Work item ▸
Whenever a line carries the word "style", pull it out of the entries.

###

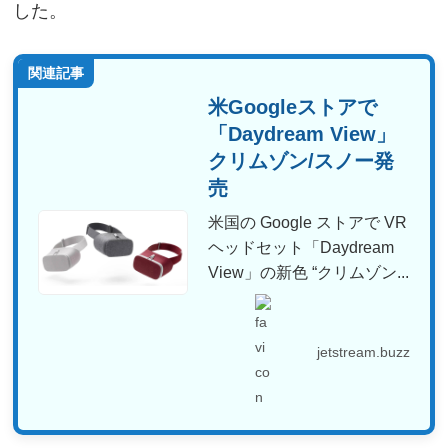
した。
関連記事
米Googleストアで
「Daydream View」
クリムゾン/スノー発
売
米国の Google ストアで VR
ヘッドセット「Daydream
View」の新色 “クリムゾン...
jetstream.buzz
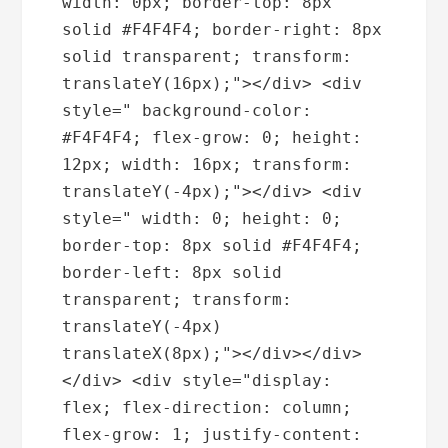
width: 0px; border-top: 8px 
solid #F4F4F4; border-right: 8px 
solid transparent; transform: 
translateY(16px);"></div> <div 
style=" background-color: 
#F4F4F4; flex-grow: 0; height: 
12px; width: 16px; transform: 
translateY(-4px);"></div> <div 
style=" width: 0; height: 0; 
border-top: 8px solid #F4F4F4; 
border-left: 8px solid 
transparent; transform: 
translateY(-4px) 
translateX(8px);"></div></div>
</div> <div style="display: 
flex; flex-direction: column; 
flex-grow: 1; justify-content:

###

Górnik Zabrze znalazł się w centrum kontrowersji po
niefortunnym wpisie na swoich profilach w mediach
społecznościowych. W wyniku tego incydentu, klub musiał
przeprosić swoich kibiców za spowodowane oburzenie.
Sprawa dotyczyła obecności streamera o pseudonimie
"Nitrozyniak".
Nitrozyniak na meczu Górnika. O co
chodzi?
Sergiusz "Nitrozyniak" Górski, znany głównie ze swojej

###

Exercise result ▸
style=" background-color: 
style=" width: 0; height: 0; 
</div> <div style="display: 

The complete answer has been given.